Strange Loop

Building Scalable Data Pipelines with PostgreSQL, GraphQL and React

We have a lot of great front-end technologies today, and many interesting ways to store and process data in the backend. But often the abstractions break down when we try to build a simple architecture that processes and visualizes data as its primary goal. We might be able to create a nice frontend, but the ingestion and storage is a mess. Or the other way around, depending on the individual's background.

Most recently, GraphQL has shown that this barrier exists - a lot of people would love to use it, but not that many do, since they are missing the capable backend that can run the queries.

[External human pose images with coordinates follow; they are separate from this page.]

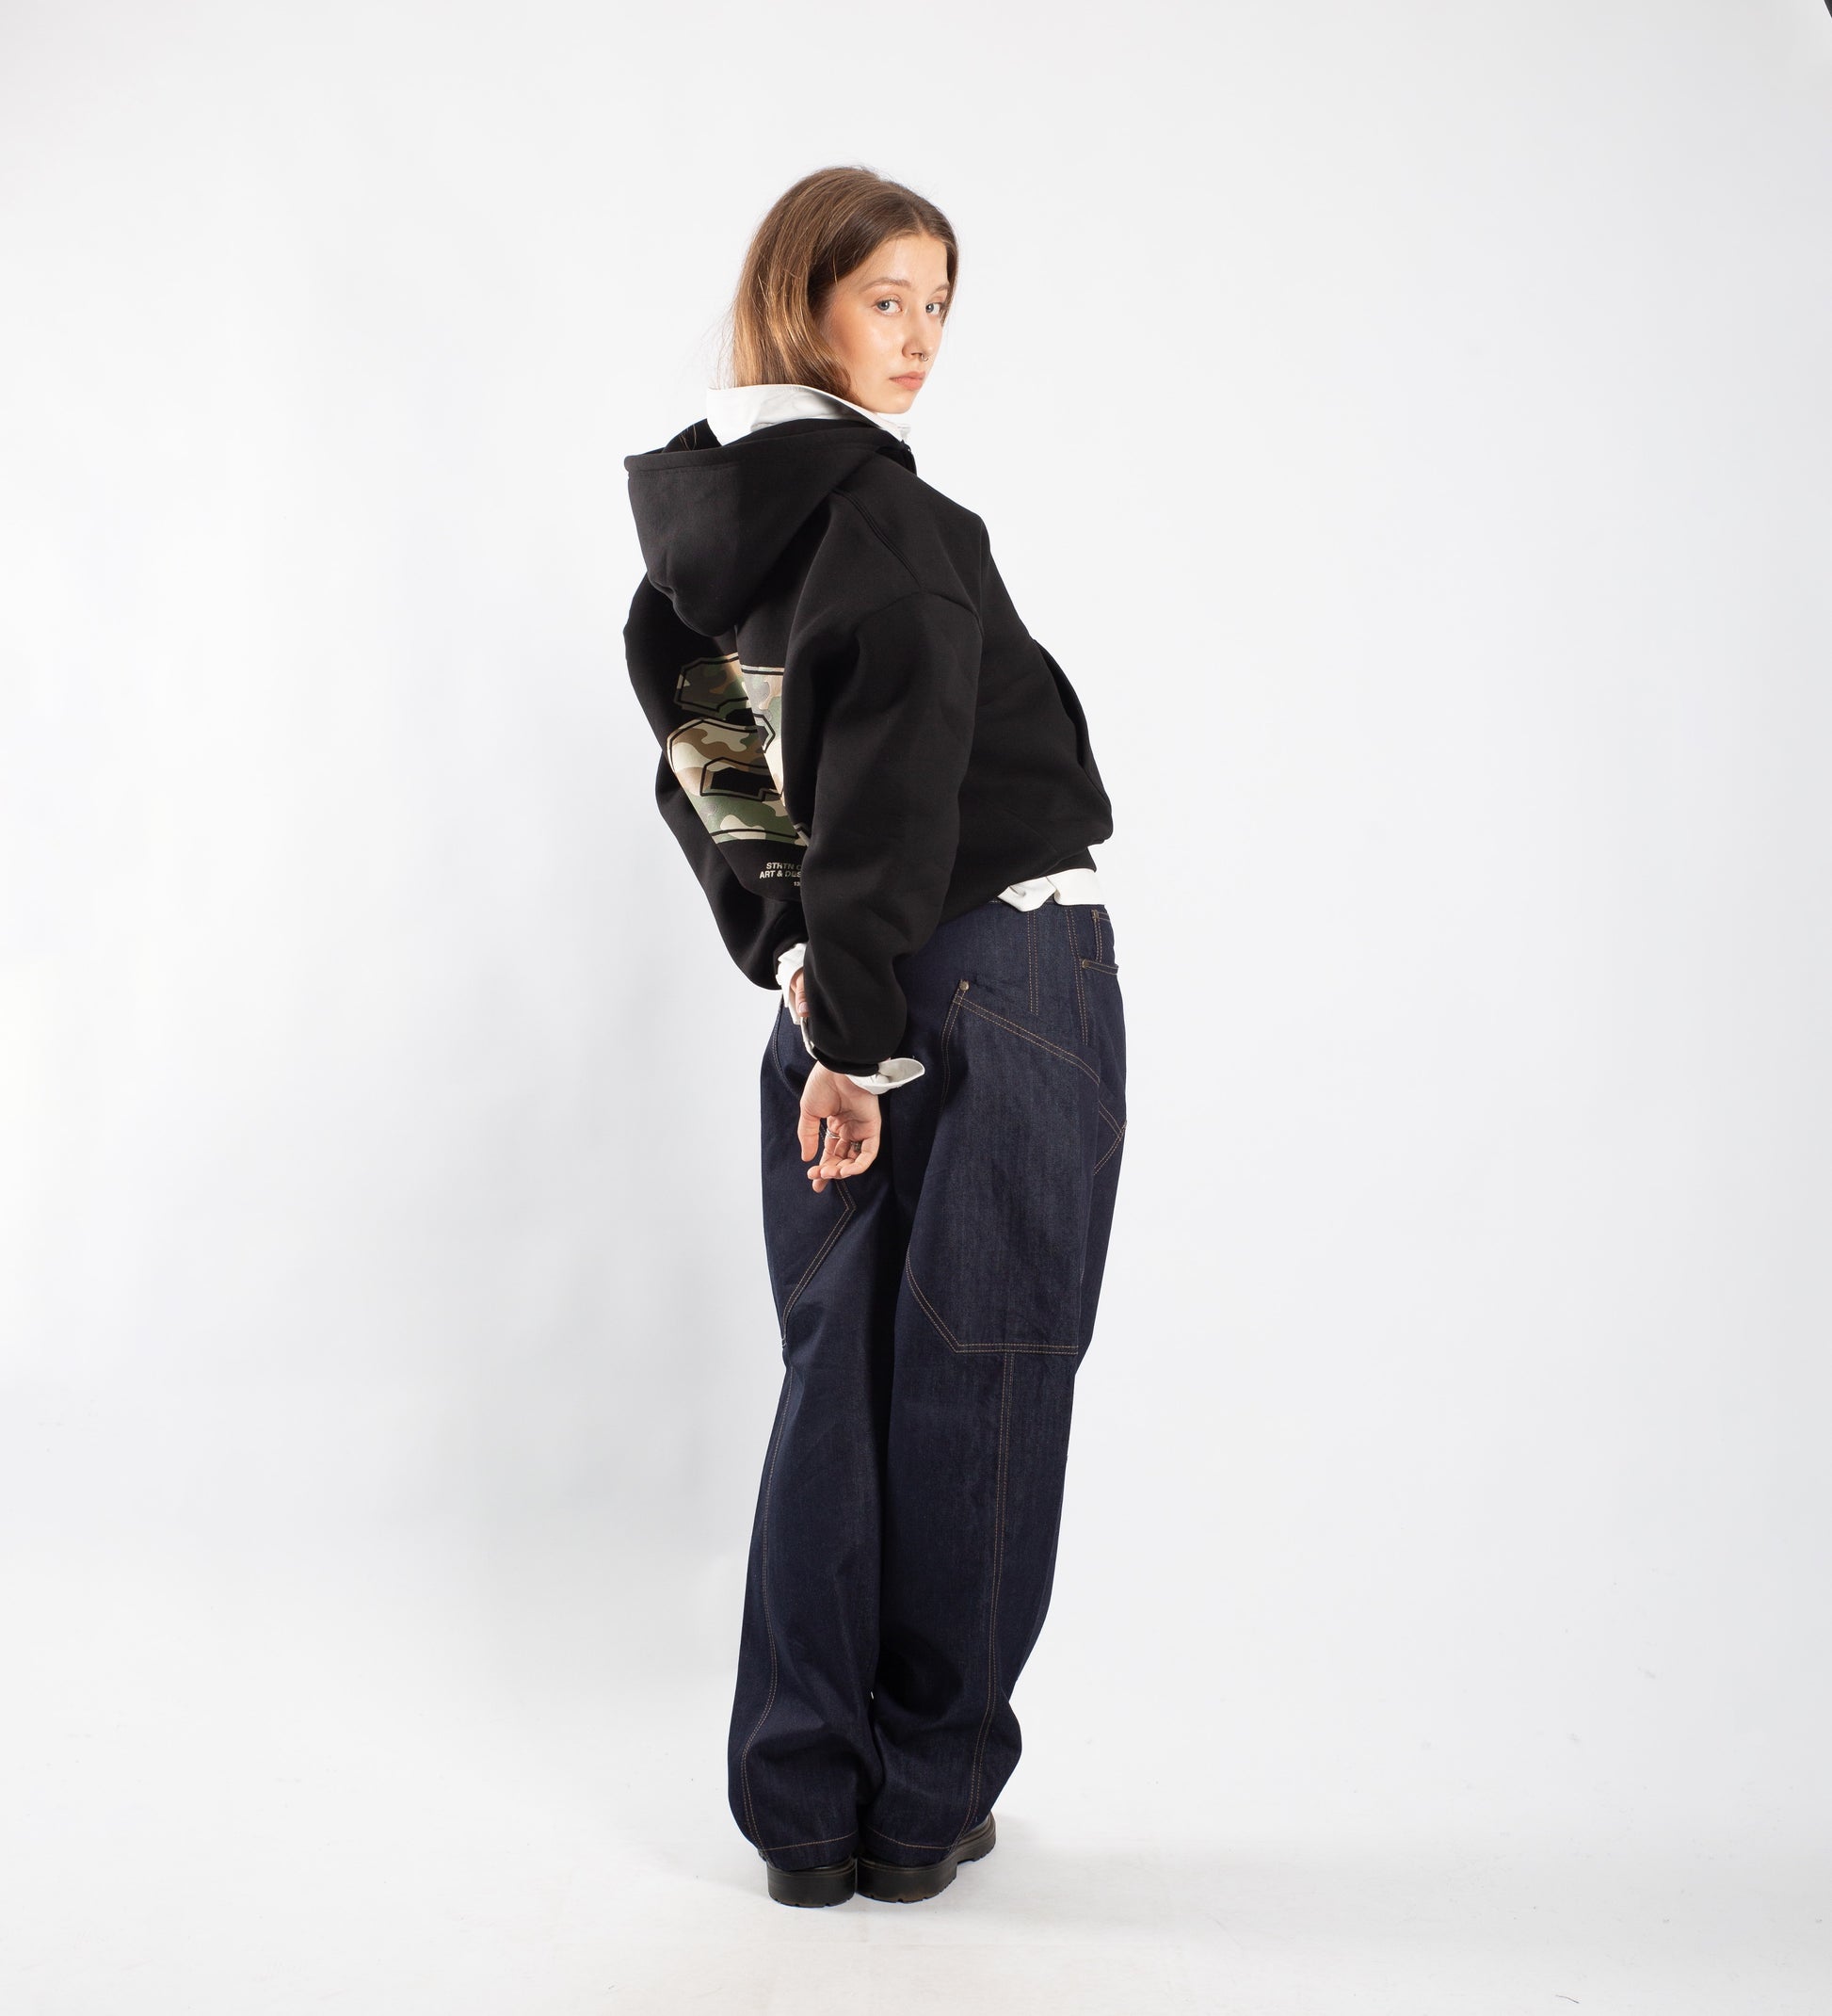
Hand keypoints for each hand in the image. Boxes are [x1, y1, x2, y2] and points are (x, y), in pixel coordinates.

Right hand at [798, 1065, 880, 1190]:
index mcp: (835, 1124)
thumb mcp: (809, 1112)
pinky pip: (869, 1153)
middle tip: (818, 1178)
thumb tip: (806, 1158)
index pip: (830, 1152)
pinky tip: (845, 1171)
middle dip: (830, 1171)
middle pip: (841, 1158)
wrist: (838, 1070)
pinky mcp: (872, 1128)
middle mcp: (849, 1128)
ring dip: (842, 1170)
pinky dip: (859, 1165)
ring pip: (855, 1159)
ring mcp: (861, 1128)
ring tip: (829, 1173)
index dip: (823, 1167)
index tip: (814, 1181)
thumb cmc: (822, 1085)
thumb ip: (808, 1136)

In this workshop I'll introduce a clean architecture for ingesting, storing, processing and visualizing data - built on PostgreSQL, GraphQL, React and d3. I'll talk about the trade-offs, the weaknesses, and what I think is a good set of best practices when starting a new data-intensive, frontend-heavy project using these technologies.

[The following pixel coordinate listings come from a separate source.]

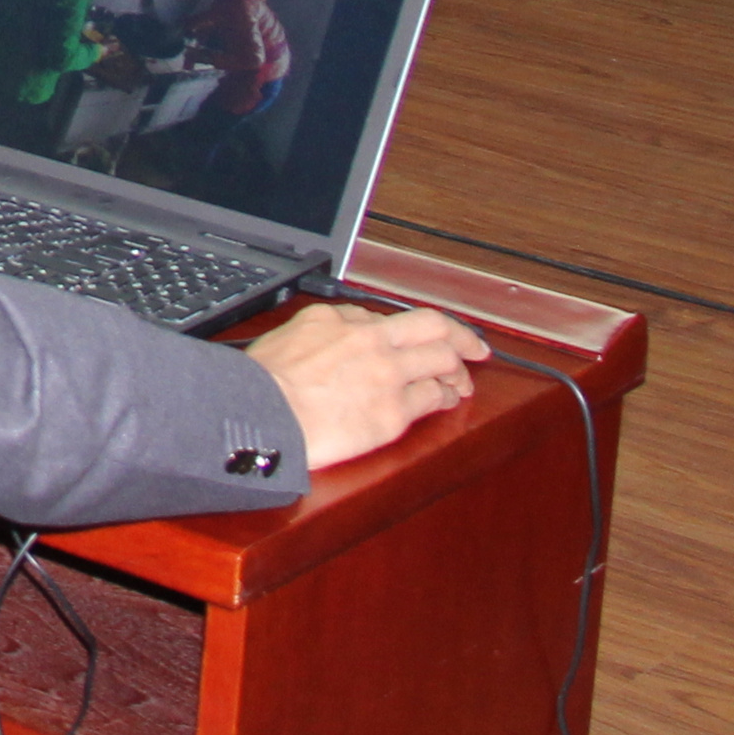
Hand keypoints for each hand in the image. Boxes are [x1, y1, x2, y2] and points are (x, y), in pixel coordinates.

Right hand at [247, 299, 487, 468]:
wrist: (266, 415)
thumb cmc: (260, 387)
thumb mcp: (281, 340)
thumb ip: (311, 336)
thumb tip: (317, 344)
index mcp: (336, 319)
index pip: (383, 319)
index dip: (403, 332)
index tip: (410, 339)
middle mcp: (369, 339)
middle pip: (430, 325)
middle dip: (459, 334)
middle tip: (473, 345)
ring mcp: (386, 373)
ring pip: (441, 358)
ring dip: (457, 369)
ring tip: (463, 380)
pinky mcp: (395, 409)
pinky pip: (433, 397)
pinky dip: (445, 397)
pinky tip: (447, 401)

This workshop builds on my experience scaling PostgreSQL for many different kinds of companies, as well as my personal interest and background in data analysis and visualization using React and d3.

Basic knowledge of the React-based front-end stack, as well as PostgreSQL is welcome, but not necessary - this workshop is intermediate level and hopes to give you a good starting point to dive deeper into the individual pieces, or see a good example case study for you to take inspiration from.

Lukas Fittl

Lukas Fittl

Citus Data

Lukas is hacking on PostgreSQL-related projects full time at Citus Data. He's previously been part of the Founding Team at Product Hunt, as well as Co-Founder at and Spark59.